With commingled trips in place, utilization has improved by nearly 70% and ridership has almost doubled — reflecting increased efficiency and a return to transit after the acute phase of the COVID-19 pandemic. Importantly, parallel transit customers continue to make up two thirds of total riders, meaning that St. Thomas is fulfilling its mission to provide accessible transit while achieving efficiency gains by bringing on-demand riders into the same vehicles.
Potential benefits of commingling
To summarize, commingling has two primary benefits: improved service experience for riders and lowered cost per trip for agencies.
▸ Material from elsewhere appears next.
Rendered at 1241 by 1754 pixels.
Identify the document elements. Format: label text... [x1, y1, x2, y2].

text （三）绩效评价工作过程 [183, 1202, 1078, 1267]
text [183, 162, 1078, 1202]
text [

Let’s dig into how each of these benefits can play out, in addition to what we saw in the examples above.
Improved service experience
- More booking flexibility with same-day, on-demand trips available through the accessible microtransit service.
- Reduced perception and/or stigma of “separate” service with paratransit and microtransit service operating under the same brand.
- Opportunity for travel training for microtransit and other app-based services in a familiar, low-stress environment.
Lowered cost per trip
- Offering paratransit riders accessible microtransit trips when available at a lower cost to the agency.
- Optimizing the number of vehicles required for paratransit, and deploying the remaining vehicles to lower-cost microtransit.
- Increasing overall vehicle utilization by slotting on-demand microtransit trips into available space on paratransit vehicles.
- Combining support resources — customer support agents, reservationists, mechanics — for both services within combined management software.